■ What you should do: Write out without any change every line of the rows below, from the line containing "catalogue / barcode: US 2844567" through the last line, including both ends.

■ Dataset entries:
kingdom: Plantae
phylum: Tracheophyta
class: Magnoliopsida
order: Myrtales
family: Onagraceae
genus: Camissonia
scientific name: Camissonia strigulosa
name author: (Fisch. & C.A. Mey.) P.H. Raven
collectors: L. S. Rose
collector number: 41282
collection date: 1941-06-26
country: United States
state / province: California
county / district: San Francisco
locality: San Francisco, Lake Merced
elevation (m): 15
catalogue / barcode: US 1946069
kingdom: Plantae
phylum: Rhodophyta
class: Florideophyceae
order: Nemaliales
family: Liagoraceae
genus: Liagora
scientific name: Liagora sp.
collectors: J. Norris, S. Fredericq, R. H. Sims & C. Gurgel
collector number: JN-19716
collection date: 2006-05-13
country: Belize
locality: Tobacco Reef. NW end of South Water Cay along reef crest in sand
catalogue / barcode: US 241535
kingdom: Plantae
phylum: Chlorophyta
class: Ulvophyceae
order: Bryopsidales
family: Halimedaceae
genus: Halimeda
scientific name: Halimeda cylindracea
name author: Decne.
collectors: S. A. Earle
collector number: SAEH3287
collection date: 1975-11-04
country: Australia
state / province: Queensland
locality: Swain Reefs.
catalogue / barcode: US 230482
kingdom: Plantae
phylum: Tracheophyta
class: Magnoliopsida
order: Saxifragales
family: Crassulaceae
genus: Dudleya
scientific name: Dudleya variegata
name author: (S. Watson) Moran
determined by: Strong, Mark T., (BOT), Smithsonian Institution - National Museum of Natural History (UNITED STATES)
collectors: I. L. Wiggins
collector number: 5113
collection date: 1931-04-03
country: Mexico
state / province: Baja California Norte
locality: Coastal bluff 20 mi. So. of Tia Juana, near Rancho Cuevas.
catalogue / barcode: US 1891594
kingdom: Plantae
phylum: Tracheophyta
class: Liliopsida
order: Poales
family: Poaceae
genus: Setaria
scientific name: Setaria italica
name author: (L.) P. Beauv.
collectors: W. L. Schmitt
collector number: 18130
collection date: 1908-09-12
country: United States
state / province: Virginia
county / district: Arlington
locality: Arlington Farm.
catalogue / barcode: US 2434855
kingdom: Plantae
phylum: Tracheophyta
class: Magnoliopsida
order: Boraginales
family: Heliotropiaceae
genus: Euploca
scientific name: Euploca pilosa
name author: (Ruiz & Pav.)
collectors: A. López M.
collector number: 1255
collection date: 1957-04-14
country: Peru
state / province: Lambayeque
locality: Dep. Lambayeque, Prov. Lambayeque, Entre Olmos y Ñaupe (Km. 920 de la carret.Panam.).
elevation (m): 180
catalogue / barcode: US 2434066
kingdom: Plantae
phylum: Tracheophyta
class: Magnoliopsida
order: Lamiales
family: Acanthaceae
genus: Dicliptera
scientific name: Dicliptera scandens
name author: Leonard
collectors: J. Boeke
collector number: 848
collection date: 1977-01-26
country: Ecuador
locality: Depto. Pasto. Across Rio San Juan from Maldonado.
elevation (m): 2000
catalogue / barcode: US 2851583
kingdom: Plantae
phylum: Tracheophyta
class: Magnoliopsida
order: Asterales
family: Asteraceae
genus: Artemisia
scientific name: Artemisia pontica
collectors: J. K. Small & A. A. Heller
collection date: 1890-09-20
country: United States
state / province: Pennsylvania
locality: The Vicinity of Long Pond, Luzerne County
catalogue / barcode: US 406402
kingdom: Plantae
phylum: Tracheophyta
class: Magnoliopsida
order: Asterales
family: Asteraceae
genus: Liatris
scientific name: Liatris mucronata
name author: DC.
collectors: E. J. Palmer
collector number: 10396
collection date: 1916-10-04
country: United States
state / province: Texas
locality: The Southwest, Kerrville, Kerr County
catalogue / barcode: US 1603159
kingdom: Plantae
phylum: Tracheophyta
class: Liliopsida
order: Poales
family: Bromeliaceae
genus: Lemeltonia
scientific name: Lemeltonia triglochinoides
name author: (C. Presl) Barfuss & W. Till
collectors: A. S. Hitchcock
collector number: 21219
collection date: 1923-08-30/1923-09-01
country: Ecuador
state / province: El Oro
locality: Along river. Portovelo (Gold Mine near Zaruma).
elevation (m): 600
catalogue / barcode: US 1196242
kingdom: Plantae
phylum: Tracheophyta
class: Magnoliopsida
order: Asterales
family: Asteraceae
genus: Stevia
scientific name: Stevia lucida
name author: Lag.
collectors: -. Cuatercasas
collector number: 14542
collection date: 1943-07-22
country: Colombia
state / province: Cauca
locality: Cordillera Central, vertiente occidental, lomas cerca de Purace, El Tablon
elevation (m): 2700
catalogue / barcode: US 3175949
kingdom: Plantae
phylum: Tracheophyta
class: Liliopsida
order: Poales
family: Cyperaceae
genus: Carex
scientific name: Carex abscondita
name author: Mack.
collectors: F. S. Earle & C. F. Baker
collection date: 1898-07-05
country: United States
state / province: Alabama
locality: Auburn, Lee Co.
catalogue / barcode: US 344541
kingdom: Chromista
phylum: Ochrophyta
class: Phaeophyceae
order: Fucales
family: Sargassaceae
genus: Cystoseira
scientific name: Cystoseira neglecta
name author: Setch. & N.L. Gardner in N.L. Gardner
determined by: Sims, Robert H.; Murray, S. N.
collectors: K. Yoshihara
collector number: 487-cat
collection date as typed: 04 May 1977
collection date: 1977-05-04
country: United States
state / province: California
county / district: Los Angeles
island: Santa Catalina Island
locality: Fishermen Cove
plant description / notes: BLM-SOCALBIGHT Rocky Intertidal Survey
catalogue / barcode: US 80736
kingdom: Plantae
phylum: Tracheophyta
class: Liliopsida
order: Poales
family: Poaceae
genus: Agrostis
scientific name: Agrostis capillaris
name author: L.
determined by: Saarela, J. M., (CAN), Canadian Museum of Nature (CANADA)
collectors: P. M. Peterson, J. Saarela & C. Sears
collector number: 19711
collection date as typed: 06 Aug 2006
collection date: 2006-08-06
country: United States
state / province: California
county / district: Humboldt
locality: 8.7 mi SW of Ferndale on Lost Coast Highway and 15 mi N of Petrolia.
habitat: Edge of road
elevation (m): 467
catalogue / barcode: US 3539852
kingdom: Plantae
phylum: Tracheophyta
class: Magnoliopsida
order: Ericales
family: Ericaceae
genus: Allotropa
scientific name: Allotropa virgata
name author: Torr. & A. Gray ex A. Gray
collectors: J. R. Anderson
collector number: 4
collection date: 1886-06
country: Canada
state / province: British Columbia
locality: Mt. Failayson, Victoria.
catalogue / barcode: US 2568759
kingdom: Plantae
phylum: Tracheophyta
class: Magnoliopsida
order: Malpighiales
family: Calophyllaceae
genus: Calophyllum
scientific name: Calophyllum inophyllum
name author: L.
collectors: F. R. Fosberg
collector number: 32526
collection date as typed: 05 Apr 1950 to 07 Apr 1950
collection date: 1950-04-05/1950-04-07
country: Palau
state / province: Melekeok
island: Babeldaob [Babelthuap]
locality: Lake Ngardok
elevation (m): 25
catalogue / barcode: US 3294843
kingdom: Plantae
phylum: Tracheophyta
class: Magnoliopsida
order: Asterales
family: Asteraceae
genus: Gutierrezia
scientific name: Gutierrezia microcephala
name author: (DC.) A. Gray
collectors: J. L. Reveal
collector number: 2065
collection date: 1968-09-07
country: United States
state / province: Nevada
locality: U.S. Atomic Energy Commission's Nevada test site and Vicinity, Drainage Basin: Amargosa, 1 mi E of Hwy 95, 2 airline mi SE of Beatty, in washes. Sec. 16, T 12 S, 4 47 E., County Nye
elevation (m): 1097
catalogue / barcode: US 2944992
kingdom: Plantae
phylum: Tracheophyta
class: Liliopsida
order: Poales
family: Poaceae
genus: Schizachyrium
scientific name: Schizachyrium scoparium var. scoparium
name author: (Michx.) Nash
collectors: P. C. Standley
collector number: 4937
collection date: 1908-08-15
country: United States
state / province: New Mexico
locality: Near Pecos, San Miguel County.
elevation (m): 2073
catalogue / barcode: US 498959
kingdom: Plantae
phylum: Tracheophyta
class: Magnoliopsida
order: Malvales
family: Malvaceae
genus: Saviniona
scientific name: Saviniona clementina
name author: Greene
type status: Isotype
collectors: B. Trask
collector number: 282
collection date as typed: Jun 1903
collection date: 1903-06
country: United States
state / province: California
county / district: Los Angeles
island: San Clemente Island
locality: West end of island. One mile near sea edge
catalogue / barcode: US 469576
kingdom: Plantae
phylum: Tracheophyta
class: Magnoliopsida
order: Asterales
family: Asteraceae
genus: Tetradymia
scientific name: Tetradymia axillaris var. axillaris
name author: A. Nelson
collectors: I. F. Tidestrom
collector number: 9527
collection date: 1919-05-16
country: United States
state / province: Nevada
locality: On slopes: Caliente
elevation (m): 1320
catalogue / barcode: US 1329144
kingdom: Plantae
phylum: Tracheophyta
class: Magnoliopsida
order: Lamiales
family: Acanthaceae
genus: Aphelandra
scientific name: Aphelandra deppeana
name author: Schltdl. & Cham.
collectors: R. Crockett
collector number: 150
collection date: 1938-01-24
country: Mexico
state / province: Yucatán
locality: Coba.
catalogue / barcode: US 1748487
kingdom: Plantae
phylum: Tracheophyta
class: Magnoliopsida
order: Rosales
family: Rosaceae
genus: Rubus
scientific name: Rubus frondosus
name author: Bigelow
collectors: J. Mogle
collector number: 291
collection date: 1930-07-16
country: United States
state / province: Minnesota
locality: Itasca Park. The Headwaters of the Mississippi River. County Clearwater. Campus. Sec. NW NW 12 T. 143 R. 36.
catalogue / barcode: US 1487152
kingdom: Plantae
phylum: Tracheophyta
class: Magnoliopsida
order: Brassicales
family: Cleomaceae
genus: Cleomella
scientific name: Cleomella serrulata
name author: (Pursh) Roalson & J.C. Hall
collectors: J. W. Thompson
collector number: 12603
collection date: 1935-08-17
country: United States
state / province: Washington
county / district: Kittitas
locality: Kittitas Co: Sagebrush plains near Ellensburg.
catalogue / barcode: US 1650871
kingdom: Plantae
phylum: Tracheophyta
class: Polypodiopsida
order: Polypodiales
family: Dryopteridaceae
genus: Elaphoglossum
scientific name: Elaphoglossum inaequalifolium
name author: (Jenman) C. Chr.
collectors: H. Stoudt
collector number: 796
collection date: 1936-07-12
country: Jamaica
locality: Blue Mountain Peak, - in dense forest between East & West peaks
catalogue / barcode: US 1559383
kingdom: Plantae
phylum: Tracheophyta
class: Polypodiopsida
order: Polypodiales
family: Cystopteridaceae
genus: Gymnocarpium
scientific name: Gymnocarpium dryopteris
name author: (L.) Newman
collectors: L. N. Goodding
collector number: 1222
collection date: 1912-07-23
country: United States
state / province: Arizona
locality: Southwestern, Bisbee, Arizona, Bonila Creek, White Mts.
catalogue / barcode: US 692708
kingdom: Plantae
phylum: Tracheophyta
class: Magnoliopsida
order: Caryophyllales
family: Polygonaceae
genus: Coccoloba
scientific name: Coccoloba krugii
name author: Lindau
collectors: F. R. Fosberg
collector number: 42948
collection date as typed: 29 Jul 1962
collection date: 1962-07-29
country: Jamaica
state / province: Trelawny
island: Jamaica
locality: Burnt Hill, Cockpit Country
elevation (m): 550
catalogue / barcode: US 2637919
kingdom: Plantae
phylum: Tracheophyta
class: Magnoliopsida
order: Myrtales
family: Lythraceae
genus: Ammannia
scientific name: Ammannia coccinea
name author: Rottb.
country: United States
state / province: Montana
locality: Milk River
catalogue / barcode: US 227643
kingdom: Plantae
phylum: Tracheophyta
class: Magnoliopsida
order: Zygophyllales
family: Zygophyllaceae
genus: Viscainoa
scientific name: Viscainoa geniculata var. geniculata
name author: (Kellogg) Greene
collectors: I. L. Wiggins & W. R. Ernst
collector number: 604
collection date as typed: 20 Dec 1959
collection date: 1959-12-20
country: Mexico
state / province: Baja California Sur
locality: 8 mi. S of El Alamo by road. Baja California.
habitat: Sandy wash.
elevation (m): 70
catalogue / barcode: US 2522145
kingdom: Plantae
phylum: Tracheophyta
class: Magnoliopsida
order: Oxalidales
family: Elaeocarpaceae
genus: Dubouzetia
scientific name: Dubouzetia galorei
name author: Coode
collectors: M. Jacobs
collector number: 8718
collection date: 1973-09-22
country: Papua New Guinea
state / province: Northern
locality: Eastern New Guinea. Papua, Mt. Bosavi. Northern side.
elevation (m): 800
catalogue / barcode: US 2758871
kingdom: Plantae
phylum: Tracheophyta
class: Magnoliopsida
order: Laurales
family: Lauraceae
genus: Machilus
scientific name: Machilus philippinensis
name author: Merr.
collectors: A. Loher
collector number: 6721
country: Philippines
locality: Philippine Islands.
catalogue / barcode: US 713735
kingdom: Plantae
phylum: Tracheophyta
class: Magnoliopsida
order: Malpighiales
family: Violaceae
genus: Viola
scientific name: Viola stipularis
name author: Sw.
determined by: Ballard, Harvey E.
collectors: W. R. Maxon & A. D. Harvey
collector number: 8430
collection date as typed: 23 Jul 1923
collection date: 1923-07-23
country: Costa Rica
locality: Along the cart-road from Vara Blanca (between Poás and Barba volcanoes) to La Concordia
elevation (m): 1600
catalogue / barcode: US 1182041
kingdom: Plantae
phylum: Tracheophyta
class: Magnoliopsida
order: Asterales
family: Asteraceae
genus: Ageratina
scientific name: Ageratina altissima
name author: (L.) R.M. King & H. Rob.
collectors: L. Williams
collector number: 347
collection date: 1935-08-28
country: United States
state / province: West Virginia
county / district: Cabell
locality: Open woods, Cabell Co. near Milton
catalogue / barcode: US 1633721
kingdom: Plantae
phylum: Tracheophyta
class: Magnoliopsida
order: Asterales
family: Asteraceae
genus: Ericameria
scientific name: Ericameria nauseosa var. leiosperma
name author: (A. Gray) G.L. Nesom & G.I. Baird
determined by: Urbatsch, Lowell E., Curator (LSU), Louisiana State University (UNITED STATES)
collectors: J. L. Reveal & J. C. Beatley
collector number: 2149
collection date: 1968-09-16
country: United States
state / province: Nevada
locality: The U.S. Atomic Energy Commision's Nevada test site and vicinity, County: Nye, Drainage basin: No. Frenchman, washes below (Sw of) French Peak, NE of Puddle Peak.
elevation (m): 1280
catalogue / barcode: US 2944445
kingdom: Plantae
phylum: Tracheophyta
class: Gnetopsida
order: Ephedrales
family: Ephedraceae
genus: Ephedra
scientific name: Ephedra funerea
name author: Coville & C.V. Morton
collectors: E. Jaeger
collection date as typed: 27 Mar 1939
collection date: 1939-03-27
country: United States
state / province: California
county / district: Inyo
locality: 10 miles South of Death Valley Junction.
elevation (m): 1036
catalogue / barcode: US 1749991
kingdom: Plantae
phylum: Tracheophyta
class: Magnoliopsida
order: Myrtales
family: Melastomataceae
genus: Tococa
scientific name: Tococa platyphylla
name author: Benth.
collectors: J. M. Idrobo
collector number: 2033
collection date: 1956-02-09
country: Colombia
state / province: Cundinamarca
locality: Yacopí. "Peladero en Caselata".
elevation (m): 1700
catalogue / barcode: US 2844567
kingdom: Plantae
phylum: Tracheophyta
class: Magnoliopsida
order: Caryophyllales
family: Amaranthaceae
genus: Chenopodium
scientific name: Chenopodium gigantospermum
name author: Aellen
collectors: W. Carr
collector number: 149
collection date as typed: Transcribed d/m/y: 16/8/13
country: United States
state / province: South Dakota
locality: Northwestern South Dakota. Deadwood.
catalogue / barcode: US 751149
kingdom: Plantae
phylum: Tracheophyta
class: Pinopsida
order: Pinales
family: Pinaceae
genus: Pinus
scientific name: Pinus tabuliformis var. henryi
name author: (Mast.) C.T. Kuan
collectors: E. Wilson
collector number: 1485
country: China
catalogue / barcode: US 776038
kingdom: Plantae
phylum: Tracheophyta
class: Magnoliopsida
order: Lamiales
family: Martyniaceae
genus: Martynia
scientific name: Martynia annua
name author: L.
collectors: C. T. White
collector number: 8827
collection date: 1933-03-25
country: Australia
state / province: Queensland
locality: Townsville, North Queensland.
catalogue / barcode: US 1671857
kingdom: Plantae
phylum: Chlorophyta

■ Task result:
catalogue / barcode: US 2844567
kingdom: Plantae
phylum: Tracheophyta
class: Magnoliopsida
order: Caryophyllales
family: Amaranthaceae
genus: Chenopodium
scientific name: Chenopodium gigantospermum
name author: Aellen
collectors: W. Carr
collector number: 149
collection date as typed: Transcribed d/m/y: 16/8/13
country: United States
state / province: South Dakota
locality: Northwestern South Dakota. Deadwood.
catalogue / barcode: US 751149
kingdom: Plantae
phylum: Tracheophyta
class: Pinopsida
order: Pinales
family: Pinaceae
genus: Pinus
scientific name: Pinus tabuliformis var. henryi
name author: (Mast.) C.T. Kuan
collectors: E. Wilson
collector number: 1485
country: China
catalogue / barcode: US 776038
kingdom: Plantae
phylum: Tracheophyta
class: Magnoliopsida
order: Lamiales
family: Martyniaceae
genus: Martynia
scientific name: Martynia annua
name author: L.
collectors: C. T. White
collector number: 8827
collection date: 1933-03-25
country: Australia
state / province: Queensland
locality: Townsville, North Queensland.
catalogue / barcode: US 1671857
kingdom: Plantae
phylum: Chlorophyta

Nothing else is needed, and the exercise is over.